[Stored dataset items]
====================
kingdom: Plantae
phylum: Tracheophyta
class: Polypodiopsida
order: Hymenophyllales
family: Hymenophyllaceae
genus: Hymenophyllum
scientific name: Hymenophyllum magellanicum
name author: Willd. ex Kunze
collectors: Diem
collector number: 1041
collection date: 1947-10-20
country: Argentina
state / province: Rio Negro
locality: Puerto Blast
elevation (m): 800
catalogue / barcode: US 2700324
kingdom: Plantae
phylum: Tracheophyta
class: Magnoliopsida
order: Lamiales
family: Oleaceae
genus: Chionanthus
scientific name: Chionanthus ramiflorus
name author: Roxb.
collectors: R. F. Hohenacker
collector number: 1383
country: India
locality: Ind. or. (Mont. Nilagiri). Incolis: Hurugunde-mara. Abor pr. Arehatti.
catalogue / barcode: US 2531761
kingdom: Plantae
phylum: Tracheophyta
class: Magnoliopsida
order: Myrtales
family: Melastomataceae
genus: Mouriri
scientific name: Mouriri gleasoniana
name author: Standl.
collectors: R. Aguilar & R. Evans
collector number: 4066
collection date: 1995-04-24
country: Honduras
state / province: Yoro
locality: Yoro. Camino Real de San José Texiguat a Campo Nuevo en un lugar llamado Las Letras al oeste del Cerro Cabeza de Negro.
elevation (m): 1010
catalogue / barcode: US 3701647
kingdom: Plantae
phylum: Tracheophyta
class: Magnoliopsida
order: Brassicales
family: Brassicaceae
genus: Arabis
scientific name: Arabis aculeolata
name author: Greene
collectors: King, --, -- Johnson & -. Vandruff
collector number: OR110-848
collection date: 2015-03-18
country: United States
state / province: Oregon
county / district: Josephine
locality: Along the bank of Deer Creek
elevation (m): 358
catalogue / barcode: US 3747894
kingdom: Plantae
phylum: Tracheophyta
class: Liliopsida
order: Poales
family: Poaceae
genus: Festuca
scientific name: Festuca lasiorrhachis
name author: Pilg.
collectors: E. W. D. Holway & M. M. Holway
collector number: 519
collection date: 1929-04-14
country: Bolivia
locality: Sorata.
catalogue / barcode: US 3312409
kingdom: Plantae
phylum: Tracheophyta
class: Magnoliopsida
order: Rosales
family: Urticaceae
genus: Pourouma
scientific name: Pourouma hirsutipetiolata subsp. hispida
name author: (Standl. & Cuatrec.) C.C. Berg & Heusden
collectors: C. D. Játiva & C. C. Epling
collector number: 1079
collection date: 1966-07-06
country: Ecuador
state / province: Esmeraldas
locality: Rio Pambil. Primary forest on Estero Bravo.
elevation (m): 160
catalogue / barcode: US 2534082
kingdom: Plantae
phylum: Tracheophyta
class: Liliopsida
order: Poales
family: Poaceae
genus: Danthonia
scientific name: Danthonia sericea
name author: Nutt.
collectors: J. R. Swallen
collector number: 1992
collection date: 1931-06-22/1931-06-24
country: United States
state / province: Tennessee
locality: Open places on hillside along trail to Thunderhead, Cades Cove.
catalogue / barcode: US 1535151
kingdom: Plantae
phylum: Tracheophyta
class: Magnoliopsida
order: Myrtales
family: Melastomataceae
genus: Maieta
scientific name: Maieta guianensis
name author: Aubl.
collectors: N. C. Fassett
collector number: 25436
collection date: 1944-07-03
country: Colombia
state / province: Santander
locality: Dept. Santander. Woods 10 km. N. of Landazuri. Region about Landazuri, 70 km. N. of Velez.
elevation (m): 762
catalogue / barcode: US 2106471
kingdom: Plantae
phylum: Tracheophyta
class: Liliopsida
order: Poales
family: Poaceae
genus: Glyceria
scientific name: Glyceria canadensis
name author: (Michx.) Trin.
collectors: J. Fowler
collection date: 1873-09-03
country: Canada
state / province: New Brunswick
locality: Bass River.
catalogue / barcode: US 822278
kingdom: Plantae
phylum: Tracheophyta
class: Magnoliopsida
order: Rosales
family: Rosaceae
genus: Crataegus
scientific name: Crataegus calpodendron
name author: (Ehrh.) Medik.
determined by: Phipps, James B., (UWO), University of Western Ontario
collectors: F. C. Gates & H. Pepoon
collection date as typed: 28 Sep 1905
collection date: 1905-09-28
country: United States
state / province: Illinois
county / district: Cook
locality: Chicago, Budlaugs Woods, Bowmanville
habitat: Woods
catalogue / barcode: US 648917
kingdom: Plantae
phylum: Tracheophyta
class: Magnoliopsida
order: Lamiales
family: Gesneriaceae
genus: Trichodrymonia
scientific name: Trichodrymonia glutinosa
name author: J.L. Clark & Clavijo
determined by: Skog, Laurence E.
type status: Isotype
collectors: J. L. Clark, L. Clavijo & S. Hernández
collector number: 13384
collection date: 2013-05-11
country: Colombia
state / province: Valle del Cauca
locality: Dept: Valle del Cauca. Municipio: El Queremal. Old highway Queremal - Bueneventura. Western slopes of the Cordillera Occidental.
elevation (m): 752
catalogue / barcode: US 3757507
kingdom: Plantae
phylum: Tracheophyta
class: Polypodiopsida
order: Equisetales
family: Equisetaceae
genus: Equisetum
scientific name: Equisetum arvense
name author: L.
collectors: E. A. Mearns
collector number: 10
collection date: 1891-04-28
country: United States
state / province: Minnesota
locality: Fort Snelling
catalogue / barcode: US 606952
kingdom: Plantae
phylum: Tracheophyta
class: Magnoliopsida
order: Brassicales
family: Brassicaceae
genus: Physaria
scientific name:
====================
• _WHAT TO WORK ON_
Print every one of the rows above again, character for character.

• _IN RESPONSE_
kingdom: Plantae
phylum: Tracheophyta
class: Polypodiopsida
order: Hymenophyllales
family: Hymenophyllaceae
genus: Hymenophyllum
scientific name: Hymenophyllum magellanicum
name author: Willd. ex Kunze
collectors: Diem
collector number: 1041
collection date: 1947-10-20
country: Argentina
state / province: Rio Negro
locality: Puerto Blast
elevation (m): 800
catalogue / barcode: US 2700324
kingdom: Plantae
phylum: Tracheophyta
class: Magnoliopsida
order: Lamiales
family: Oleaceae
genus: Chionanthus
scientific name: Chionanthus ramiflorus
name author: Roxb.
collectors: R. F. Hohenacker
collector number: 1383
country: India
locality: Ind. or. (Mont. Nilagiri). Incolis: Hurugunde-mara. Abor pr. Arehatti.
catalogue / barcode: US 2531761
kingdom: Plantae
phylum: Tracheophyta
class: Magnoliopsida
order: Myrtales
family: Melastomataceae
genus: Mouriri
scientific name: Mouriri gleasoniana
name author: Standl.
collectors: R. Aguilar & R. Evans
collector number: 4066
collection date: 1995-04-24
country: Honduras
state / province: Yoro
locality: Yoro. Camino Real de San José Texiguat a Campo Nuevo en un lugar llamado Las Letras al oeste del Cerro Cabeza de Negro.
elevation (m): 1010
catalogue / barcode: US 3701647
kingdom: Plantae
phylum: Tracheophyta
class: Magnoliopsida
order: Brassicales
family: Brassicaceae
genus: Arabis
scientific name: Arabis aculeolata
name author: Greene
collectors: King, --, -- Johnson & -. Vandruff
collector number: OR110-848
collection date: 2015-03-18
country: United States
state / province: Oregon
county / district: Josephine
locality: Along the bank of Deer Creek
elevation (m): 358
catalogue / barcode: US 3747894
kingdom: Plantae
phylum: Tracheophyta
class: Liliopsida
order: Poales
family: Poaceae
genus: Festuca
scientific name: Festuca lasiorrhachis
name author: Pilg.
collectors: E. W. D. Holway & M. M. Holway
collector number: 519
collection date: 1929-04-14
country: Bolivia
locality: Sorata.
catalogue / barcode: US 3312409
kingdom: Plantae
phylum: Tracheophyta
class: Magnoliopsida
order: Rosales
family: Urticaceae
genus: Pourouma
scientific name: Pourouma hirsutipetiolata subsp. hispida
name author: (Standl. & Cuatrec.) C.C. Berg & Heusden
collectors: C. D. Játiva & C. C. Epling
collector number: 1079
collection date: 1966-07-06
country: Ecuador
state / province: Esmeraldas
locality: Rio Pambil. Primary forest on Estero Bravo.
elevation (m): 160
catalogue / barcode: US 2534082
kingdom: Plantae
phylum: Tracheophyta
class: Liliopsida
order: Poales
family: Poaceae
genus: Danthonia
scientific name: Danthonia sericea
name author: Nutt.
collectors: J. R. Swallen
collector number: 1992
collection date: 1931-06-22/1931-06-24
country: United States
state / province: Tennessee
locality: Open places on hillside along trail to Thunderhead, Cades Cove.
catalogue / barcode: US 1535151
kingdom: Plantae
phylum: Tracheophyta
class: Magnoliopsida
order: Myrtales
family: Melastomataceae
genus: Maieta
scientific name: Maieta guianensis
name author: Aubl.
collectors: N. C. Fassett
collector number: 25436
collection date: 1944-07-03
country: Colombia
state / province: Santander
locality: Dept. Santander. Woods 10 km. N. of Landazuri. Region about Landazuri, 70 km. N. of Velez.
elevation (m): 762
catalogue / barcode: US 2106471
kingdom: Plantae
phylum: Tracheophyta
class: Liliopsida
order: Poales
family: Poaceae
genus: Glyceria
scientific name: Glyceria canadensis
name author: (Michx.) Trin.
collectors: J. Fowler
collection date: 1873-09-03
country: Canada
state / province: New Brunswick
locality: Bass River.
catalogue / barcode: US 822278
kingdom: Plantae
phylum: Tracheophyta
class: Magnoliopsida
order: Rosales
family: Rosaceae
genus: Crataegus
scientific name: Crataegus calpodendron
name author: (Ehrh.) Medik.
determined by: Phipps, James B., (UWO), University of Western Ontario
collectors: F. C. Gates & H. Pepoon
collection date as typed: 28 Sep 1905
collection date: 1905-09-28
country: United States
state / province: Illinois
county / district: Cook
locality: Chicago, Budlaugs Woods, Bowmanville
habitat: Woods
catalogue / barcode: US 648917
kingdom: Plantae
phylum: Tracheophyta
class: Magnoliopsida
order: Lamiales
family: Gesneriaceae
genus: Trichodrymonia
scientific name: Trichodrymonia glutinosa
name author: J.L. Clark & Clavijo
determined by: Skog, Laurence E.
type status: Isotype
collectors: J. L. Clark, L. Clavijo & S. Hernández
collector number: 13384
collection date: 2013-05-11
country: Colombia
state / province: Valle del Cauca
locality: Dept: Valle del Cauca. Municipio: El Queremal. Old highway Queremal - Bueneventura. Western slopes of the Cordillera Occidental.
elevation (m): 752
catalogue / barcode: US 3757507
kingdom: Plantae
phylum: Tracheophyta
class: Polypodiopsida
order: Equisetales
family: Equisetaceae
genus: Equisetum
scientific name: Equisetum arvense
name author: L.
collectors: E. A. Mearns
collector number: 10
collection date: 1891-04-28
country: United States
state / province: Minnesota
locality: Fort Snelling
catalogue / barcode: US 606952
kingdom: Plantae
phylum: Tracheophyta
class: Magnoliopsida
order: Brassicales
family: Brassicaceae
genus: Physaria
scientific name:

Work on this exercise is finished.